* Start *

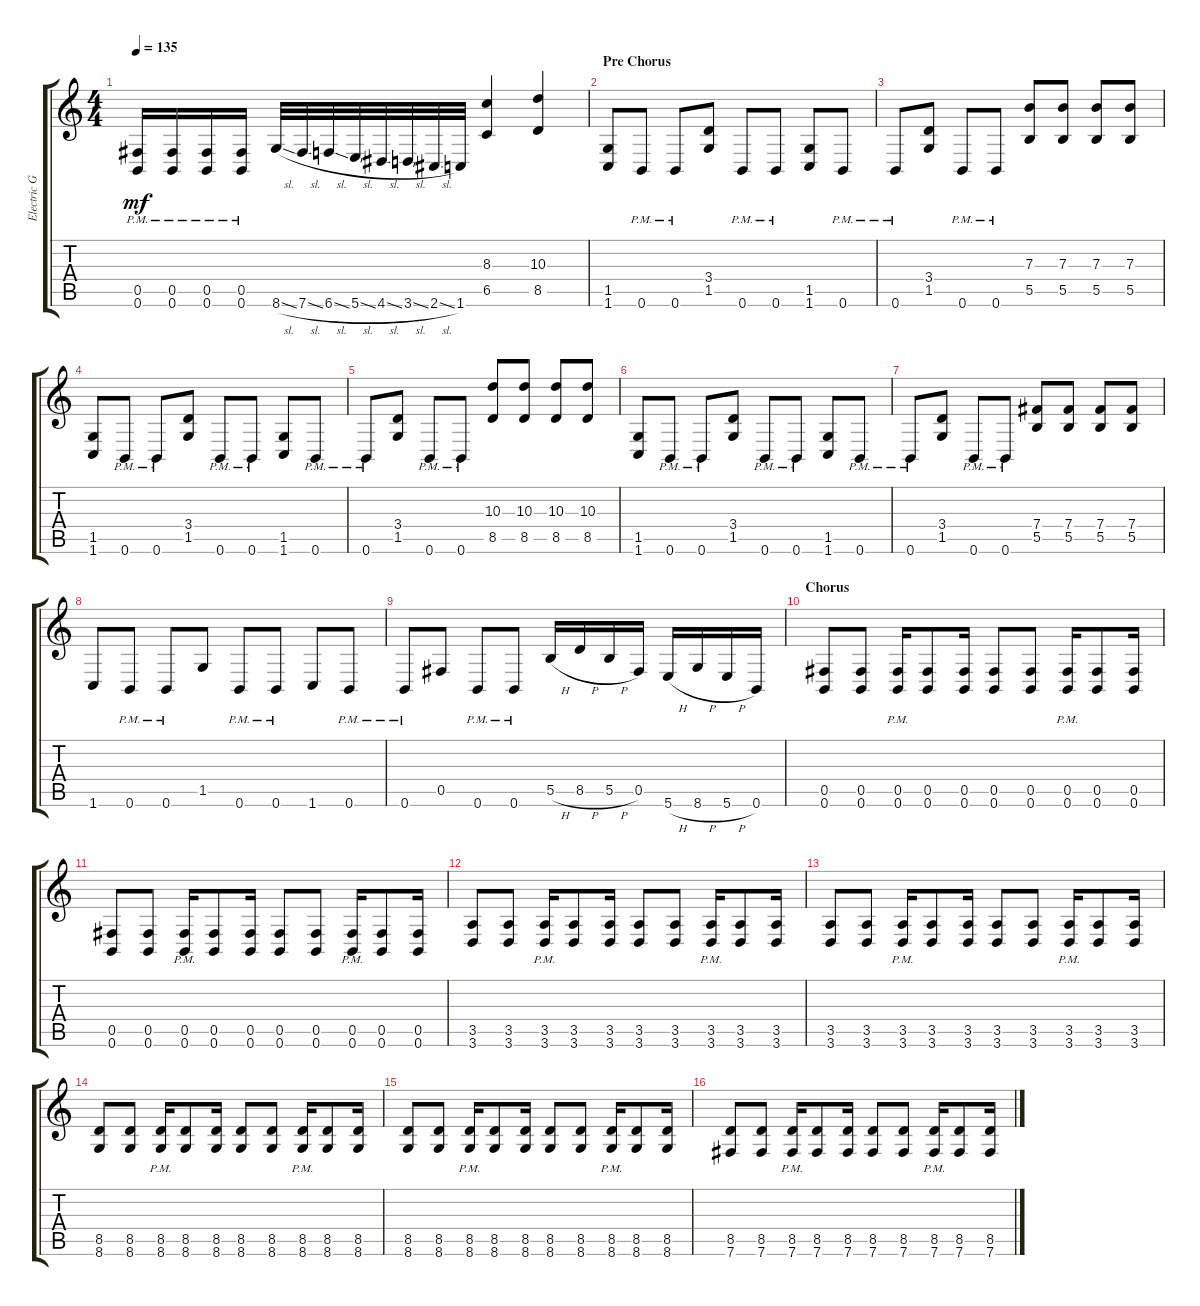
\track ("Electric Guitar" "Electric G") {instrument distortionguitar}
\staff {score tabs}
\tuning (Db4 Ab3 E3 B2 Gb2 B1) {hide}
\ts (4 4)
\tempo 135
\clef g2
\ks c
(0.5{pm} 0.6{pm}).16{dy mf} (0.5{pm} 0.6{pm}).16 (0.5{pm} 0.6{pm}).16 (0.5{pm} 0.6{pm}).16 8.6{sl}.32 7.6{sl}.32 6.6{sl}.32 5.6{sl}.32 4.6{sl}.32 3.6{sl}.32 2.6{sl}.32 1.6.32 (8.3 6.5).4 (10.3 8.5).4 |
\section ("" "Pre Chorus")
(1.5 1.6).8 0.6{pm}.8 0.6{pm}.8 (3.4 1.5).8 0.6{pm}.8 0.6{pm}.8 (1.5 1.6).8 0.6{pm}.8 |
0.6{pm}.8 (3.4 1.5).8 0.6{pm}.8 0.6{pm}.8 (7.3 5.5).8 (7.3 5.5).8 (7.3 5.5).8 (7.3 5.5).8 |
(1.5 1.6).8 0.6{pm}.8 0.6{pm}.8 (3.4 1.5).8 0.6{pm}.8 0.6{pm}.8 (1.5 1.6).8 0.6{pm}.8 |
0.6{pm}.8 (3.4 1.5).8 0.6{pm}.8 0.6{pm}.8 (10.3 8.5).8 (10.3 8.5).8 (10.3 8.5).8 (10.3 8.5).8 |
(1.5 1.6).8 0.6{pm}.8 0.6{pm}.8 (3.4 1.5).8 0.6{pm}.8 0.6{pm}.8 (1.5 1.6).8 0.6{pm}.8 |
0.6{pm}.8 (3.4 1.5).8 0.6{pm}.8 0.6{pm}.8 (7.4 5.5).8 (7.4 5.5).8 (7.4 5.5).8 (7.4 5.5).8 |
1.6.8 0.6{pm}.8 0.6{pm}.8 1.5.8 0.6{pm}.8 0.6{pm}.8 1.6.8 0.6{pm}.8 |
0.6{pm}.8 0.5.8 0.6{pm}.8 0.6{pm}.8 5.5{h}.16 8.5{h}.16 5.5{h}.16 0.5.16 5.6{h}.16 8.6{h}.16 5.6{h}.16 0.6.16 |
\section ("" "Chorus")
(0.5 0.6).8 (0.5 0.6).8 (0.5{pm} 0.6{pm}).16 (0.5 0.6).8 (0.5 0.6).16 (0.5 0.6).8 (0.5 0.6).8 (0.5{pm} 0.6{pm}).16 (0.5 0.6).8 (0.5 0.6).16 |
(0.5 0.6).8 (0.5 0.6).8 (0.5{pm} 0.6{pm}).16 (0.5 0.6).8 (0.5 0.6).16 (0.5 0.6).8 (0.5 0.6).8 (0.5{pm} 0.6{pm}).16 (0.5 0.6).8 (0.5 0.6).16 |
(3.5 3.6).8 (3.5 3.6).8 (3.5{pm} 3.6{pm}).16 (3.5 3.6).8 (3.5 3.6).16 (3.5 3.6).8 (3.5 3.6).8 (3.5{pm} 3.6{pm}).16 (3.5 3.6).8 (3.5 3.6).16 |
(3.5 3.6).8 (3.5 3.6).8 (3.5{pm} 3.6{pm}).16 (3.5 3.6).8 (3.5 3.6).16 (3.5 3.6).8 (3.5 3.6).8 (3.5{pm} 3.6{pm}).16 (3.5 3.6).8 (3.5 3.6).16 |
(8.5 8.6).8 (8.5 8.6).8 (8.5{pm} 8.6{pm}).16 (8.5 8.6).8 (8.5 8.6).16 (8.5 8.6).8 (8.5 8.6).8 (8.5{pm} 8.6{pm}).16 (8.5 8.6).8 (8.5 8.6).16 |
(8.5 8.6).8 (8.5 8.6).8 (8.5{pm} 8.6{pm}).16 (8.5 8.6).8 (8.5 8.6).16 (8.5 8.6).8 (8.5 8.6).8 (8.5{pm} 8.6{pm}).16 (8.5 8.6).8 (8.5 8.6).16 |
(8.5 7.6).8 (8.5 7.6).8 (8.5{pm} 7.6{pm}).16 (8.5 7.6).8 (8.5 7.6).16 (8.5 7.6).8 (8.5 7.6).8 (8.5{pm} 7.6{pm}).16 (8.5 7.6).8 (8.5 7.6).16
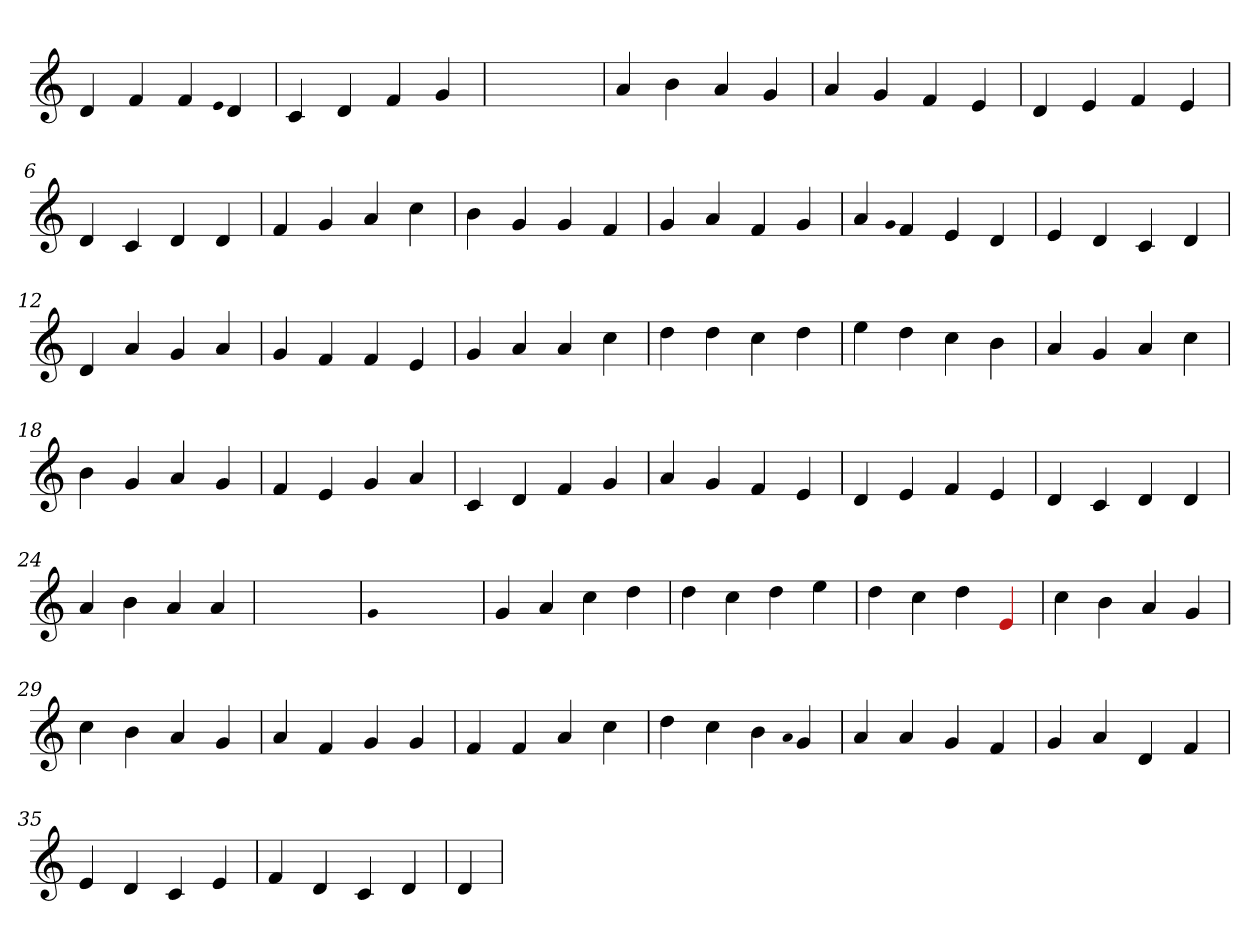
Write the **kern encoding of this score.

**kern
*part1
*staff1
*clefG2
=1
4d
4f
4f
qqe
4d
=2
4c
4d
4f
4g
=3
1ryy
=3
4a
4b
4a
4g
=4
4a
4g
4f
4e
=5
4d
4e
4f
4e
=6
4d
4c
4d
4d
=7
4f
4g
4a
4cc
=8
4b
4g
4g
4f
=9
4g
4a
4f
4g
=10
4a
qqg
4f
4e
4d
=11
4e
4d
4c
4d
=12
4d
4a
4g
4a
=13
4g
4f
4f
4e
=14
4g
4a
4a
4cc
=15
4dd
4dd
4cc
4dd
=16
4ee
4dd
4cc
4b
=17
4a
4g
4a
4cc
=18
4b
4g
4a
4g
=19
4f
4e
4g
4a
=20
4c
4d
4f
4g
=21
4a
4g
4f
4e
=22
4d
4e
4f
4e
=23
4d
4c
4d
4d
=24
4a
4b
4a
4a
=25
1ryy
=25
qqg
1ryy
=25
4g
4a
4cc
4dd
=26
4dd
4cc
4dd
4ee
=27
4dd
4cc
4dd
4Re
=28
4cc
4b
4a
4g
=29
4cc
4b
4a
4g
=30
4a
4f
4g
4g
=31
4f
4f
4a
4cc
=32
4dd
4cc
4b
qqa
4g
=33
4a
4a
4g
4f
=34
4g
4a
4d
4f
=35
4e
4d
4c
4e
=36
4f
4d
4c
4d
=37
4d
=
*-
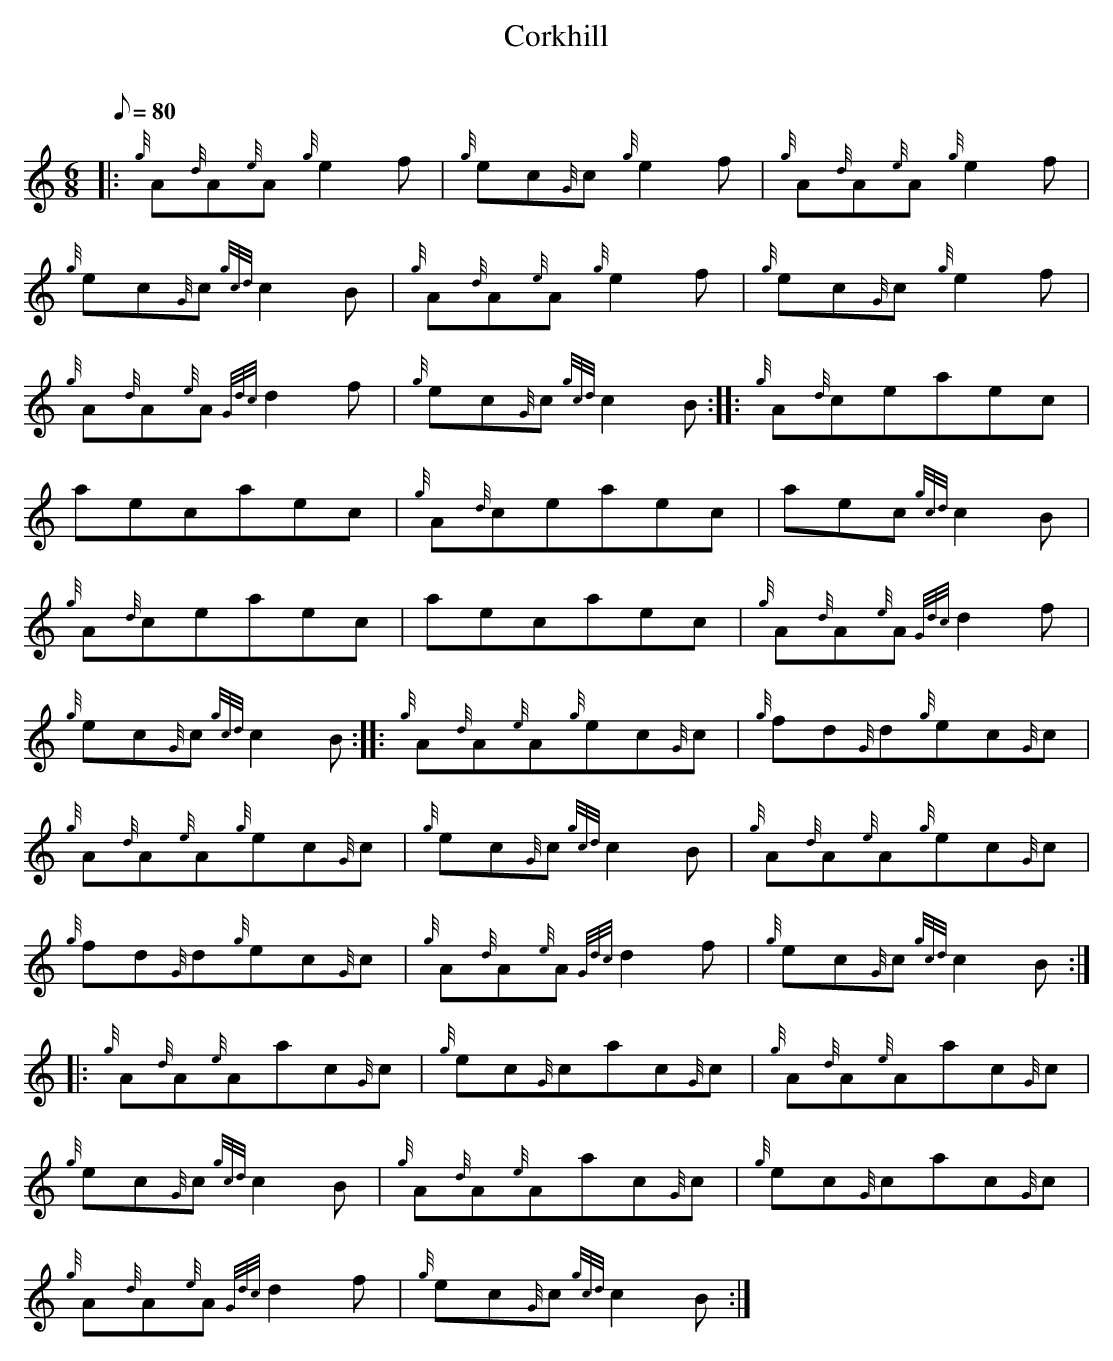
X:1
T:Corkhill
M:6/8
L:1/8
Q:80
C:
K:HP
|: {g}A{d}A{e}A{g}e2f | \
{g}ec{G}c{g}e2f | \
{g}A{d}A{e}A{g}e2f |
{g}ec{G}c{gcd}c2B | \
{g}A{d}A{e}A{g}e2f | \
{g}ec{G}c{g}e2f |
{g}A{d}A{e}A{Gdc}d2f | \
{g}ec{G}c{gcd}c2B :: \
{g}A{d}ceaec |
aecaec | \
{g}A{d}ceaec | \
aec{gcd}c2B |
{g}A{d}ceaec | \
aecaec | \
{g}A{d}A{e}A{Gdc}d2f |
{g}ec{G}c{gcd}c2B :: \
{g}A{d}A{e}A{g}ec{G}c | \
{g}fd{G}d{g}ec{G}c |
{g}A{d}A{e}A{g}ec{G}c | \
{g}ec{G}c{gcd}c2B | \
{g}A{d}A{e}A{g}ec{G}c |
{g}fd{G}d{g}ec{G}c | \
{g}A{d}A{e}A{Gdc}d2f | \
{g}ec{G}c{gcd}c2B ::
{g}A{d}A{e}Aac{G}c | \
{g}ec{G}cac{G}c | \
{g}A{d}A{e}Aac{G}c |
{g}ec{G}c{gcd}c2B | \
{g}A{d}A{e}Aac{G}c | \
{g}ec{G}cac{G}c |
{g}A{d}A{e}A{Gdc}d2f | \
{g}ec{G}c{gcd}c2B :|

* End *

● **YOUR OBJECTIVE**
List each line of the material above that contains the string "score", treating uppercase and lowercase letters as different.

● **WRITTEN RESPONSE**
\staff {score tabs}
Write the **kern encoding of this score.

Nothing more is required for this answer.